Run, don’t walk from…THE PURGE Episode 1: Getting Organized

I have a motto regarding stuff: if I haven’t used it in the last three hours, I probably don’t need it. That’s a bit hyperbolic but not far from the truth. I’m a minimalist, and thank goodness I’m married to a fellow minimalist, or I’d probably be divorced. We both feel claustrophobic when we’re surrounded by “stuff.” I blame George Carlin as the first comedian to shame us toward minimalism, and if you haven’t seen his monologue on “Stuff,” either because you missed it or you’re too young to know who he is, well…you should see it. Go to YouTube. Now. I’ll wait.

 

So when I stumbled upon The Japanese Art of Decluttering, by Marie Kondo, I figured she and I would get along great. She has developed the KonMari method, which includes steps and strategies for organization and decluttering, the nice adult way of saying, “removal of crap.” She believes a relationshipimgres should exist between owner and each object he/she possesses. Whatever we own should “spark joy.” Say that over and over. It just sounds nice, doesn’t it?

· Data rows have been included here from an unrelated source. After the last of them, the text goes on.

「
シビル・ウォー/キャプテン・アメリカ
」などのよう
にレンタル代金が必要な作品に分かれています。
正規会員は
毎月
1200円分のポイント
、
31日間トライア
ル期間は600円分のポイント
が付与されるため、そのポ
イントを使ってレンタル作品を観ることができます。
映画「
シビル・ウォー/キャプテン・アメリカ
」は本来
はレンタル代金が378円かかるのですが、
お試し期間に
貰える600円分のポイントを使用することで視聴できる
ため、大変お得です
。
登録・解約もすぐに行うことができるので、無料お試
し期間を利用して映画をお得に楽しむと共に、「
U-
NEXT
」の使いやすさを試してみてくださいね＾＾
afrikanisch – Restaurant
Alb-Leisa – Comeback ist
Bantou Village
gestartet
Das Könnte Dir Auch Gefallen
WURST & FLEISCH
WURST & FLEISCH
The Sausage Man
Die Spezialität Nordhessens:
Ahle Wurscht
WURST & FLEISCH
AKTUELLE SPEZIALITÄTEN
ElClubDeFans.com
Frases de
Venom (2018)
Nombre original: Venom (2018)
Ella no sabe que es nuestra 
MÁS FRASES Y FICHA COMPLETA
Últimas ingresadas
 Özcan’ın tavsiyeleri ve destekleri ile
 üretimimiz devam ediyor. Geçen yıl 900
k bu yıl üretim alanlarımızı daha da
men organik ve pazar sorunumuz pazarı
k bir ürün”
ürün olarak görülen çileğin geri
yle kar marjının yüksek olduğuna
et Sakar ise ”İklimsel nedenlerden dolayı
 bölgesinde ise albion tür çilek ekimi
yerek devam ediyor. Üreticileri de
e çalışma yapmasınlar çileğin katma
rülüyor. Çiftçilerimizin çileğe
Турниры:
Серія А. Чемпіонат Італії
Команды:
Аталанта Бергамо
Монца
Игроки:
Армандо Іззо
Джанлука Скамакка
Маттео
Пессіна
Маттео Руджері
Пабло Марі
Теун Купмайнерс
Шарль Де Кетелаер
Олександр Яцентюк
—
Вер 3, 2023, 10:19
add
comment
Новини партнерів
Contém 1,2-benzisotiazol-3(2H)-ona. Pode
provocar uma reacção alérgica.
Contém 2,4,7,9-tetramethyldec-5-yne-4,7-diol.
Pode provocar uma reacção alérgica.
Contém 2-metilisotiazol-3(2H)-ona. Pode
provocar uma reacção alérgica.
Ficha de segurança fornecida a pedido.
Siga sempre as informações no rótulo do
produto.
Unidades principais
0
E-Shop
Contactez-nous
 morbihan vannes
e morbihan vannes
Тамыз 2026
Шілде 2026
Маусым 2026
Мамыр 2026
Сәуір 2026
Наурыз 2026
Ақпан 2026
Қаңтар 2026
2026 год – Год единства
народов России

Not at all like some words, such as moist. What an icky word.

 

But I digress.

 

We have begun The Purge, which, in addition to being a great disaster movie title, is our exploration of all nooks and crannies, drawers we rarely bothered to open, and shelves we’ve forgotten exist. To implement the KonMari method, we hold up an object, like the long shoehorn I used after my back surgeries, and ask, “Does this spark joy?” In this case, since said shoehorn was a reminder of the worst medical moments of my life, the answer was unequivocally, no. I promptly grabbed it from Amy and broke it in two. That felt good. That sparked joy.

 

I asked myself the question, “How much do I own that I rarely, if ever, interact with each week? Each month? Each year?”

 

In some cases, it was hard to part with certain things. At some point these objects had indeed sparked joy, however, they no longer did because we’d moved on to other cooler, newer toys. Such was the case with some of our school antiques. We’d acquired a few dozen school antiques over the years and displayed them on various shelves in our house. While some still sparked joy because they were gifts or their existence surfaced great memories, others had become just another object to dust. After some gut-wrenching soul searching, several were sold at the GARAGE SALE. Definitely a blog for another time. I’m still recovering.

 

The KonMari method also maintains we really don’t know what we have until we bring all of the same objects together. Kondo maintains that we shouldn’t declutter by room, but rather, by category. For example, I had no idea that I really had six pairs of brown socks until I searched through the three different places where my socks live. That might be confusing to you. Just let it go. Once I saw all six pairs lying on the bed, I was able to keep one pair and donate the rest to the giveaway pile.

 

One other great point Kondo discusses is the relationship we have with our things. She encourages decluttering by category because it requires actual interaction with each thing that exists in our lives. Three of those pairs of brown socks had been buried in a spare drawer, underneath more interesting and colorful socks. By the time I’d finished with the socks, I asked myself the question, “How much do I own that I rarely, if ever, interact with each week? Each month? Each year?” For me, the minimalist, the answer was still a lot. I couldn’t imagine what the answer would be for someone who has a garage.

 

The KonMari method is not for everyone. There’s a spiritual aspect to it that some will not appreciate. Also, it can be brutal on the psyche. When I tried to explain it to my brother, the King of Junking and a borderline hoarder, he just covered his ears and said, “My things are my friends!” Nothing comes between David and good stuff. However, my friend Candace went online and watched the Kondo videos and “KonMaried” her house and her daughter’s house. She loved the Kon Mari Method. However, I had to intervene when she tried to properly fold the cat and put him away.

 

I’d love to know what you think of the KonMari method. I learned yesterday that you can buy the book at the Container Store. They have created a shrine to Kondo. Just follow the smell of incense.

 

I’m off to declutter the shed. I think I’m gonna freak out when I discover how many tubes of caulk I really own!